**What to do**: Narrow the data below down to the lines containing "directly".

**Source data**:

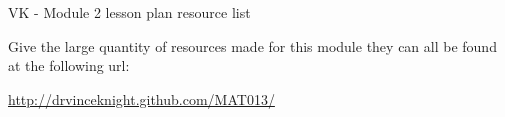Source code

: \documentclass[12pt,a4paper]{article}
\begin{document}
\begin{center}
\Huge{VK - Module 2 lesson plan resource list}
\end{center}

Give the large quantity of resources made for this module they can all be found at the following url:

\begin{center}
    \url{http://drvinceknight.github.com/MAT013/}
\end{center}
\end{document}
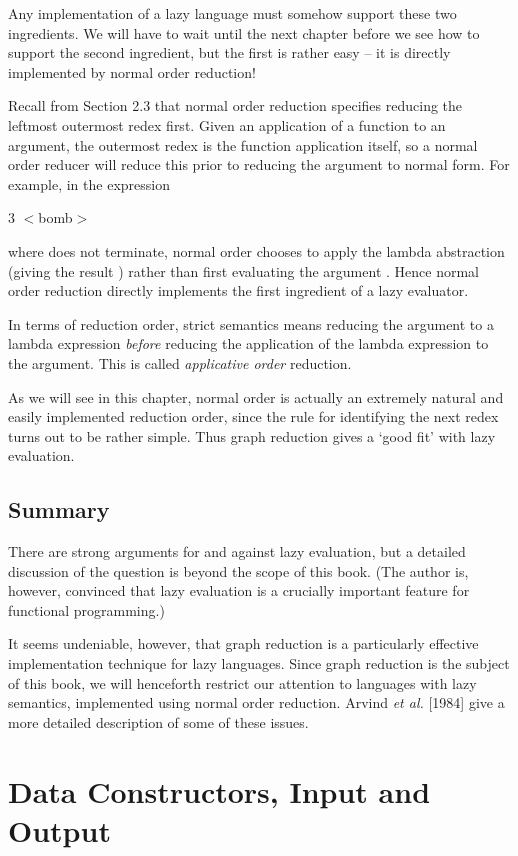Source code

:Any implementation of a lazy language must somehow support these two
ingredients. We will have to wait until the next chapter before we see how to
support the second ingredient, but the first is rather easy – it is directly
implemented by normal order reduction!

Recall from Section 2.3 that normal order reduction specifies reducing the
leftmost outermost redex first. Given an application of a function to an
argument, the outermost redex is the function application itself, so a normal
order reducer will reduce this prior to reducing the argument to normal form.
For example, in the expression
\begin{mlcoded}
    3 $<$bomb$>$
\end{mlcoded}
where  does not terminate, normal order chooses to apply the
lambda abstraction (giving the result ) rather than first evaluating the
argument . Hence normal order reduction directly implements the
first ingredient of a lazy evaluator.

In terms of reduction order, strict semantics means reducing the argument
to a lambda expression \textit{before} reducing the application of the lambda
expression to the argument. This is called \textit{applicative order} reduction.

As we will see in this chapter, normal order is actually an extremely natural
and easily implemented reduction order, since the rule for identifying the next
redex turns out to be rather simple. Thus graph reduction gives a `good fit'
with lazy evaluation.

\subsection{Summary}

There are strong arguments for and against lazy evaluation, but a detailed
discussion of the question is beyond the scope of this book. (The author is,
however, convinced that lazy evaluation is a crucially important feature for
functional programming.)

It seems undeniable, however, that graph reduction is a particularly
effective implementation technique for lazy languages. Since graph reduction
is the subject of this book, we will henceforth restrict our attention to
languages with lazy semantics, implemented using normal order reduction.
Arvind \textit{et al.} [1984] give a more detailed description of some of these issues.

\section{Data Constructors, Input and Output}

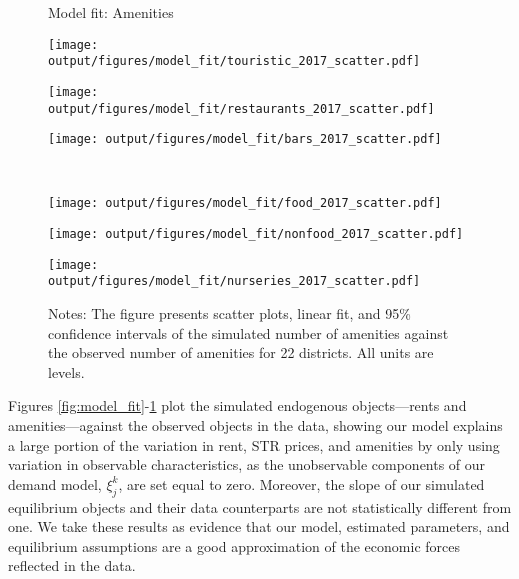\documentclass[11pt]{article}
\begin{document}
\begin{figure}[ht]
\centering
    \caption{Model fit: Amenities}\label{fig:model_fit_full}
    \begin{minipage}{0.34\textwidth}
    \centering
        \texttt{[image: output/figures/model\_fit/touristic\_2017\_scatter.pdf]}
    \end{minipage}%
    \begin{minipage}{0.33\textwidth}
    \centering
        \texttt{[image: output/figures/model\_fit/restaurants\_2017\_scatter.pdf]}
    \end{minipage}%
    \begin{minipage}{0.33\textwidth}
    \centering
        \texttt{[image: output/figures/model\_fit/bars\_2017\_scatter.pdf]}
    \end{minipage}\\
    \begin{minipage}{0.33\textwidth}
    \centering
        \texttt{[image: output/figures/model\_fit/food\_2017\_scatter.pdf]}
    \end{minipage}%
    \begin{minipage}{0.34\textwidth}
    \centering
        \texttt{[image: output/figures/model\_fit/nonfood\_2017\_scatter.pdf]}
    \end{minipage}%
    \begin{minipage}{0.34\textwidth}
    \centering
        \texttt{[image: output/figures/model\_fit/nurseries\_2017\_scatter.pdf]}
    \end{minipage}
    \caption*{\footnotesize Notes: The figure presents scatter plots, linear fit, and 95\% confidence intervals of the simulated number of amenities against the observed number of amenities for 22 districts. All units are levels.}
\end{figure}

Figures \ref{fig:model_fit}-\ref{fig:model_fit_full} plot the simulated endogenous objects---rents and amenities---against the observed objects in the data, showing our model explains a large portion of the variation in rent, STR prices, and amenities by only using variation in observable characteristics, as the unobservable components of our demand model, $\xi^k_j$, are set equal to zero. Moreover, the slope of our simulated equilibrium objects and their data counterparts are not statistically different from one. We take these results as evidence that our model, estimated parameters, and equilibrium assumptions are a good approximation of the economic forces reflected in the data.
\end{document}
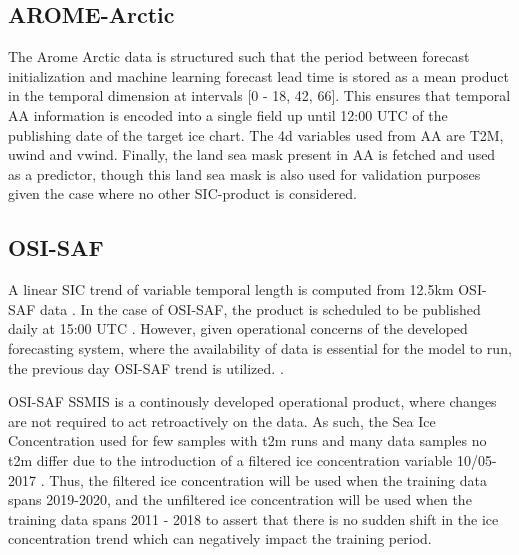 \documentclass[../main/thesis.tex]{subfiles}
\begin{document}
\subsection{AROME-Arctic}
The Arome Arctic data is structured such that the period between forecast initialization and machine learning forecast lead time is stored as a mean product in the temporal dimension at intervals [0 - 18, 42, 66]. This ensures that temporal AA information is encoded into a single field up until 12:00 UTC of the publishing date of the target ice chart. The 4d variables used from AA are T2M, uwind and vwind. Finally, the land sea mask present in AA is fetched and used as a predictor, though this land sea mask is also used for validation purposes given the case where no other SIC-product is considered.

\subsection{OSI-SAF}
A linear SIC trend of variable temporal length is computed from 12.5km OSI-SAF data . In the case of OSI-SAF, the product is scheduled to be published daily at 15:00 UTC . However, given operational concerns of the developed forecasting system, where the availability of data is essential for the model to run, the previous day OSI-SAF trend is utilized. .

OSI-SAF SSMIS is a continously developed operational product, where changes are not required to act retroactively on the data. As such, the Sea Ice Concentration used for few samples with t2m runs and many data samples no t2m differ due to the introduction of a filtered ice concentration variable 10/05-2017 \cite{Tonboe2017}. Thus, the filtered ice concentration will be used when the training data spans 2019-2020, and the unfiltered ice concentration will be used when the training data spans 2011 - 2018 to assert that there is no sudden shift in the ice concentration trend which can negatively impact the training period.



\biblio
\end{document}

**Result for this exercise**:
support the second ingredient, but the first is rather easy – it is directly
argument . Hence normal order reduction directly implements the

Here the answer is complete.